Improving Factor-Based Quantitative Investing by Forecasting Company Fundamentals (Paper Summary)

arXiv link:

Stock price movement happens at various levels. In the very short term (intraday), price movement is often driven by liquidity in the market. At the scale of few days, overall market movements as well as rumors, prroduct launches and sales reports play important roles. In the long run, the price movement depends on the company’s fundamental data like sales numbers and book value. Various quant funds work on all of these different levels, all the way from HFT market making (intraday movement) to doing factor strategies.

A typical flow for developing a factor strategy involves selecting one or more factors and ranking the stocks based on selected factors. The strategy bets on some stocks being undervalued according to the selected factors.

Data and Preprocessing

Data consists of 11,815 stocks listed on NYSE, NASDAQ and AMEX from 1970 to 2017. Non-US based companies as well as those with market cap below $100M are removed. Granularity of data is adjusted to have one datapoint per month for each company.
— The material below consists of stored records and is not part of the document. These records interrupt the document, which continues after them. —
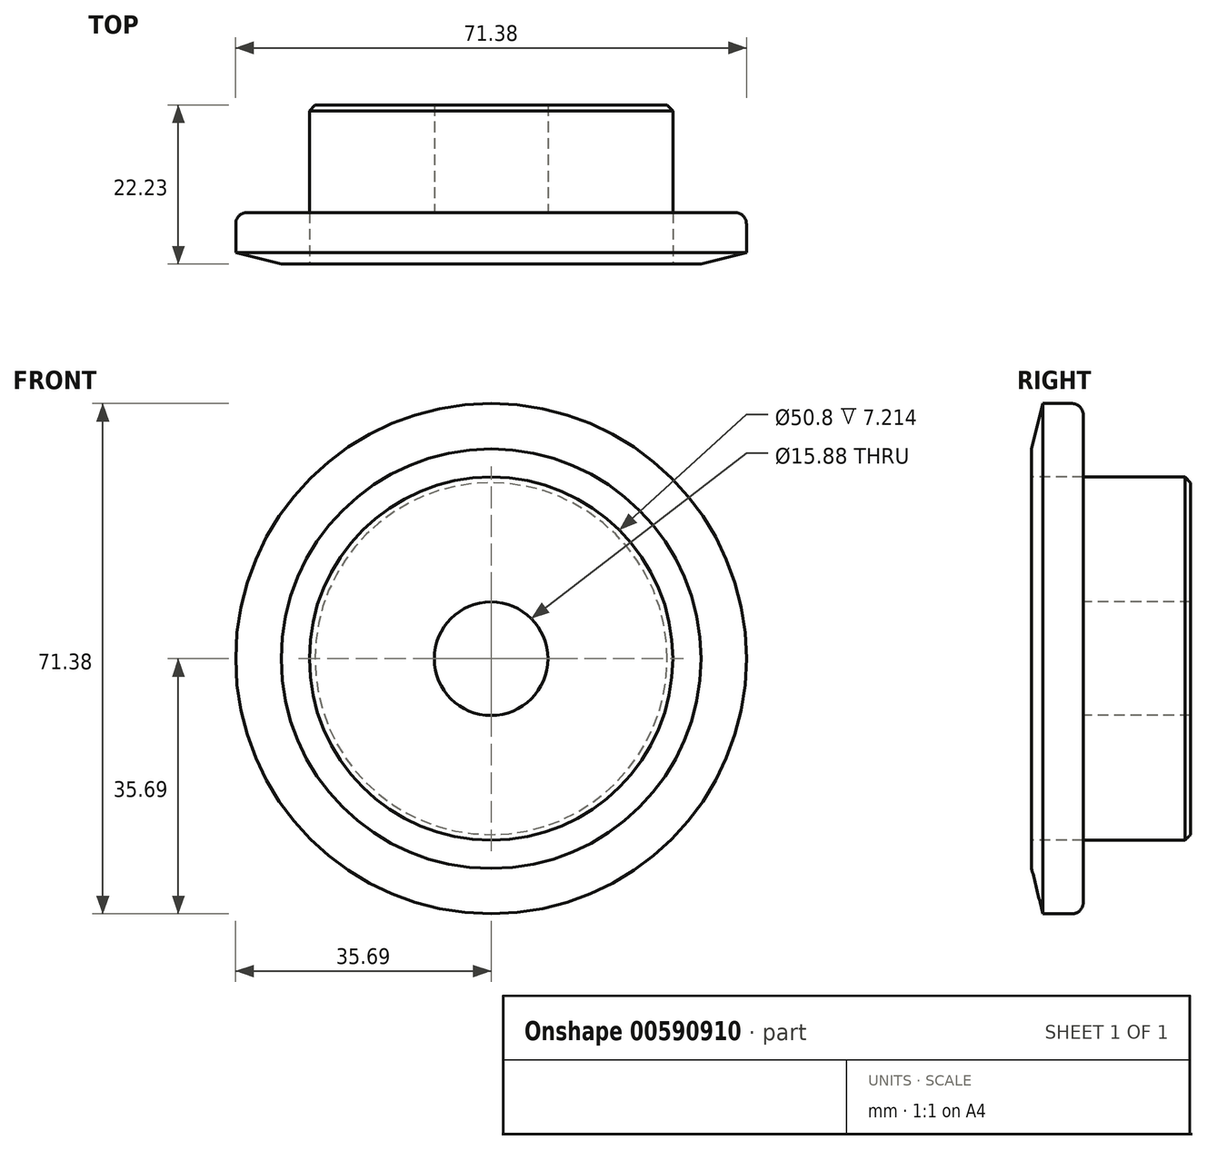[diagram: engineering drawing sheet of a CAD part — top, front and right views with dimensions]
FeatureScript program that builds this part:
annotation { "Feature Type Name" : "Feature", "Feature Type Description" : "" }
export const myFeature = defineFeature(function(context is Context, id is Id, definition is map)
    precondition{}
    {
        {
            var Q0;
            Q0=qCreatedBy(makeId("Right.planeOp"),FACE);
            var sketch = newSketch(context, id + "F0", { "sketchPlane" : qUnion([Q0])});
            skLineSegment(sketch, "E0", {"start": v(0, 0) * mm, "end": v(12.93, 0) * mm, "construction": true});
            skLineSegment(sketch, "E1.bottom", {"start": v(0, 7.94) * mm, "end": v(7.21, 7.94) * mm});
            skLineSegment(sketch, "E1.top", {"start": v(0, 35.69) * mm, "end": v(7.21, 35.69) * mm});
            skLineSegment(sketch, "E1.left", {"start": v(0, 7.94) * mm, "end": v(0, 35.69) * mm});
            skLineSegment(sketch, "E1.right", {"start": v(7.21, 7.94) * mm, "end": v(7.21, 35.69) * mm});
            skLineSegment(sketch, "E2.bottom", {"start": v(0, 7.94) * mm, "end": v(22.22, 7.94) * mm});
            skLineSegment(sketch, "E2.top", {"start": v(0, 25.4) * mm, "end": v(22.22, 25.4) * mm});
            skLineSegment(sketch, "E2.left", {"start": v(0, 7.94) * mm, "end": v(0, 25.4) * mm});
            skLineSegment(sketch, "E2.right", {"start": v(22.22, 7.94) * mm, "end": v(22.22, 25.4) * mm});
            skLineSegment(sketch, "E3.MirrorCS", {"start": v(0, -7.94) * mm, "end": v(7.21, -7.94) * mm});
            skLineSegment(sketch, "E4.MirrorCS", {"start": v(22.22, -7.94) * mm, "end": v(22.23, -25.4) * mm});
            skLineSegment(sketch, "E5.MirrorCS", {"start": v(0, -7.94) * mm, "end": v(0, -25.4) * mm});
            skLineSegment(sketch, "E6.MirrorCS", {"start": v(0, -35.69) * mm, "end": v(7.21, -35.69) * mm});
            skLineSegment(sketch, "E7.MirrorCS", {"start": v(0, -7.94) * mm, "end": v(0, -35.69) * mm});
            skLineSegment(sketch, "E8.MirrorCS", {"start": v(7.21, -7.94) * mm, "end": v(7.21, -35.69) * mm});
            skLineSegment(sketch, "E9.MirrorCS", {"start": v(0, -7.94) * mm, "end": v(22.22, -7.94) * mm});
            skLineSegment(sketch, "E10.MirrorCS", {"start": v(0, -25.4) * mm, "end": v(22.22, -25.4) * mm});
            skSolve(sketch);
        }
        {
            var Q0;
            {var subQ0=sQuery(id+"F0.wireOp",EDGE,"E1.top");Q0=makeQuery(id+"F0.imprint","IMPRINT",FACE,{"disambiguationData":[TD([[makeQuery(id+"F0.imprint","IMPRINT",EDGE,{"derivedFrom":subQ0}),-1.0]])]});}
            var Q1;
            {var subQ5=sQuery(id+"F0.wireOp",EDGE,"E2.left");Q1=makeQuery(id+"F0.imprint","IMPRINT",FACE,{"disambiguationData":[TD([[makeQuery(id+"F0.imprint","IMPRINT",EDGE,{"derivedFrom":subQ5}),-1.0]])]});}
            var Q2;
            {var subQ5=sQuery(id+"F0.wireOp",EDGE,"E2.right");Q2=makeQuery(id+"F0.imprint","IMPRINT",FACE,{"disambiguationData":[TD([[makeQuery(id+"F0.imprint","IMPRINT",EDGE,{"derivedFrom":subQ5}),1.0]])]});}
            var Q3;
            Q3=sQuery(id+"F0.wireOp",EDGE,"E0");
            revolve(context, id + "F1", {"entities" : qUnion([Q0, Q1, Q2]), "axis" : qUnion([Q3]), "revolveType" : RevolveType.FULL});
        }
        {
            var Q0;
            Q0=makeQuery(id+"F1.opRevolve","SWEPT_EDGE",EDGE,{"disambiguationData":[OSD([sQuery(id+"F0.wireOp",EDGE,"E1.top"),sQuery(id+"F0.wireOp",EDGE,"E1.right")])]});
            fillet(context, id + "F2", {"entities" : qUnion([Q0]), "radius" : 1.59 * mm, "tangentPropagation" : true, "allowEdgeOverflow" : false});
        }
        {
            var Q0;
            Q0=makeQuery(id+"F1.opRevolve","SWEPT_EDGE",EDGE,{"disambiguationData":[OSD([sQuery(id+"F0.wireOp",EDGE,"E2.top"),sQuery(id+"F0.wireOp",EDGE,"E2.right")])]});
            chamfer(context, id + "F3", {"entities" : qUnion([Q0]), "width" : 0.8 * mm, "tangentPropagation" : true});
        }
        {
            var Q0;
            Q0=makeQuery(id+"F1.opRevolve","SWEPT_EDGE",EDGE,{"disambiguationData":[OSD([sQuery(id+"F0.wireOp",EDGE,"E1.top"),sQuery(id+"F0.wireOp",EDGE,"E1.left")])]});
            var Q1;
            {var subQ0=sQuery(id+"F0.wireOp",EDGE,"E1.top");Q1=makeQuery(id+"F2.opFillet","BLEND_EDGE",EDGE,{"blendedFrom":[makeQuery(id+"F1.opRevolve","SWEPT_EDGE",EDGE,{"disambiguationData":[OSD([subQ0,sQuery(id+"F0.wireOp",EDGE,"E1.right")])]}),makeQuery(id+"F1.opRevolve","SWEPT_FACE",FACE,{"disambiguationData":[OSD([subQ0])]})],"blendedInto":[makeQuery(id+"F1.opRevolve","SWEPT_FACE",FACE,{"disambiguationData":[OSD([subQ0])]})]});}
            chamfer(context, id + "F4", {"entities" : qUnion([Q0, Q1]), "chamferType" : ChamferType.TWO_OFFSETS, "width1" : 6.35 * mm, "oppositeDirection" : false, "width2" : 1.57 * mm, "tangentPropagation" : true});
        }
    });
Each datapoint consists of 20 features: 16 engineered features and 4 momentum features.

Income statement features - trailing twelve months (TTM):

  • Revenue
  • Cost of goods sold
  • Selling, general and admin expense
  • Earnings before interest and taxes (EBIT)
  • Net income

Balance sheet features - most recent quarter (MRQ):

  • Cash and cash equivalents
  • Receivables
  • Inventories
  • Other Assets
  • Property plant and equipment
  • Other Assets
  • Debt in current liabilities
  • Accounts payable
  • Taxes payable
  • Other current liabilities
  • Total liabilities

4 momentum features are price movement of the stock over the previous 1, 3, 6, and 9 months. They use percentile among all stocks rather than absolute numbers.

Fundamental features are normalized by the market capitalization of the company. The features are then scaled to zero mean and unit standard deviation.


In-sample and out-of-sample data are chosen at 2 levels:

  • 1970-2017 period is divided into in-sample period of 1970-1999 and out-of-sample period of 2000-2017.
  • Within the in-sample period, the stock universe is divided to select 30% stocks for validation.

In-sample validation set is used to indentify the hyperparameters and the early stopping criteria. The same model is used to predict all 16 fundamental features.

At each time step \(t\), features from 5 months spaced 1 year apart (\(t-48, t-36, t-24, t-12, t\)) are used to predict the fundamental data at time t + 12. The authors used multilayer perceptron (MLP) and recurrent neural network (RNN) models for this prediction setup.


From the above result table, it’s clear that using predicted future fundamental data is more effective in the strategy return space. And among the prediction models, MLP is doing a better job than a linear regression model.

The strategy simulation was done by ranking all stocks according to the factor EBIT/EV (Earnings before interest and taxes). Top 50 stocks were selected. They allocated equally in these top 50 stocks and kept the positions for the next 1 year. At the end of the year, they would rebalance according to the new predictions and rankings.